Monday, June 18, 2007

Ethiopian Government’s Alleged Abuses in the Ogaden

In journalistic terms, the story in The New York Times today on claims made by the Ogadeni people that Ethiopian government troops routinely commit atrocities against civilians in the course of their pursuit of fighters that belong to the Ogaden National Liberation Front, ONLF against which it has been engaged in a separatist war since 1994 would qualify as news. This is in the sense that stories on this claim haven’t been international media staples, even though the rebellion has been underway for about thirteen years now. However, the news is true-to-type.

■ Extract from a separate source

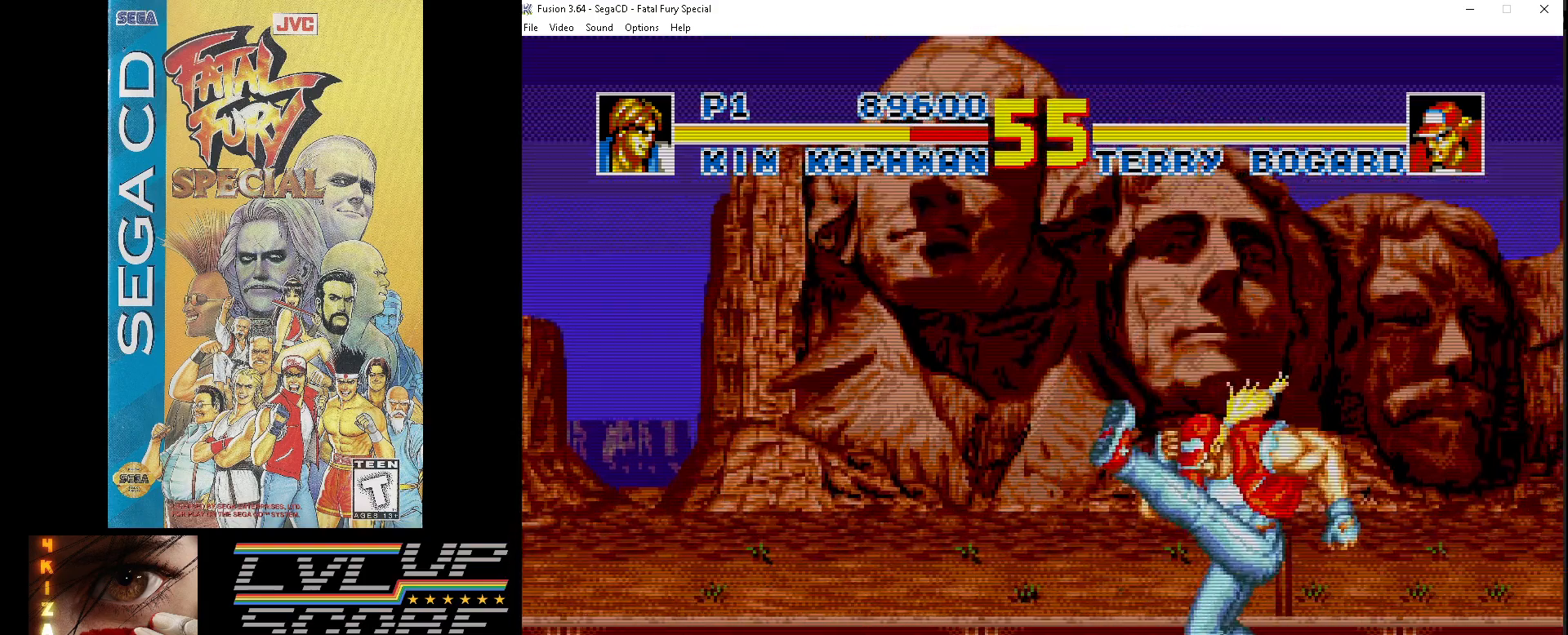
{"buttons": [], "events": [[350, "DPAD_LEFT", "up"], [383, "DPAD_DOWN", "up"]]}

This is in the sense that the government of Prime Minister Meles Zenawi and the one in neighboring Eritria headed by Isaias Afworki, ever since they ousted Mengistu Haile Miriam in 1991 seem to be in competition with themselves to see who will come tops in the repression of their citizens. Human Rights Watch, the European Parliament and even the US State Department have all implicated the Zenawi government in abuses.

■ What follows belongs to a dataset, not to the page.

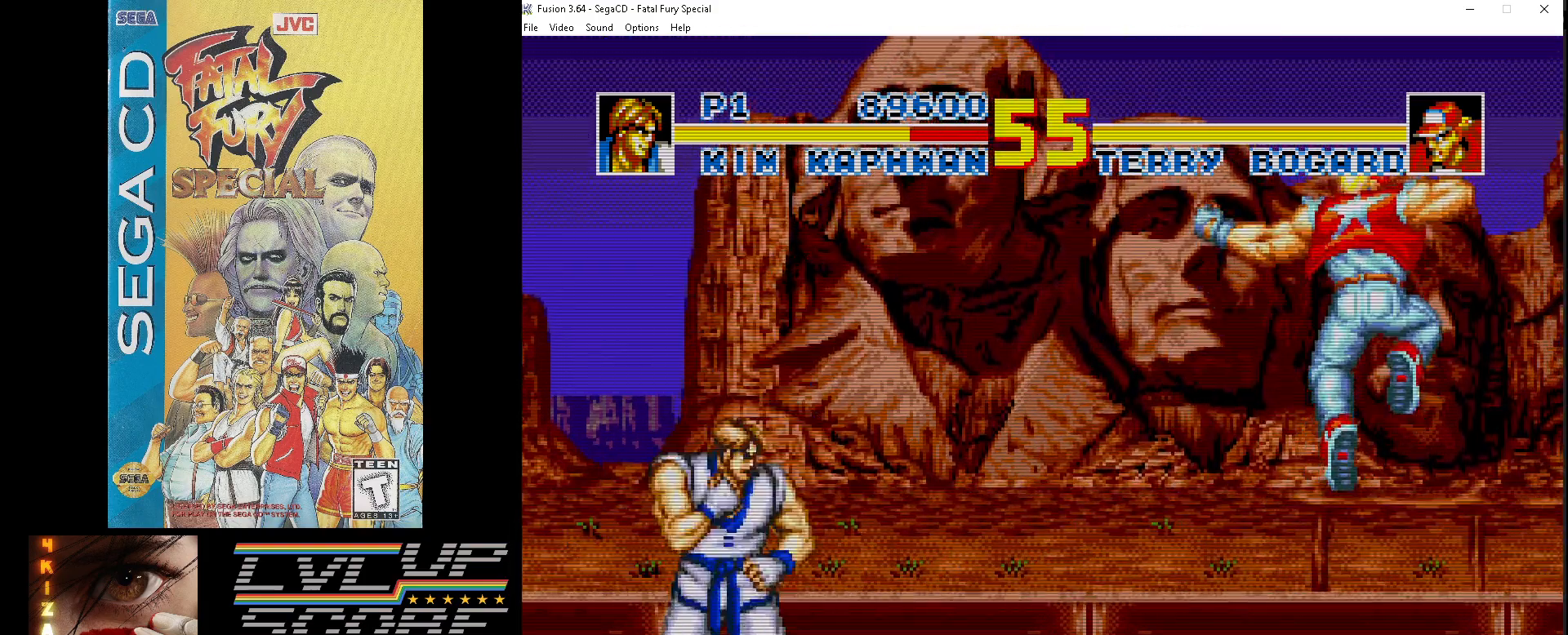
{"buttons": ["DPAD_UP", "DPAD_RIGHT"], "events": [[133, "DPAD_RIGHT", "down"], [183, "DPAD_UP", "down"]]}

The interesting thing is that at no time has either Afworki or Zenawi lost support for a long time from the US. During the Clinton presidency both individuals alongside Uganda’s Yoweri Museveni, were show-cased as the epitome of new African leaders. Since the Bush White House began the War against Terrorism, WaT, Afworki and Zenawi have upped their competition against one another to be the favorite boy-supporters of US anti-terror efforts in the Horn of Africa. In return Washington looks the other way and ignores their repression of internal dissent. Only last year, Zenawi went out of his way to rig general elections to perpetuate himself in power, and went as far as unleashing his security forces on opposition protesters, many of whom were shot on the streets of Addis Ababa, the capital, when they protested. He is still holding unknown numbers of opposition elements in indefinite detention. He has been involved in a campaign against Al-Qaeda-backed Islamists in Somalia as US proxy. The ONLF has certainly played into Zenawi’s hands by killing Chinese oilmen alongside Ethiopian troops recently. If that act convinces the US to listen to Zenawi’s plea to declare the ONLF a terrorist organization, there might be no secrecy or denial again whenever his troops step up their alleged acts of brutality against Ogadeni civilians.

If Zenawi gets away with the allegation being made against him in Ogaden, it will be another affirmation that the Wat is indeed a ploy to let dictators in Asia, and Africa brutalize their people and get away with it so long as they lend themselves to the Wat.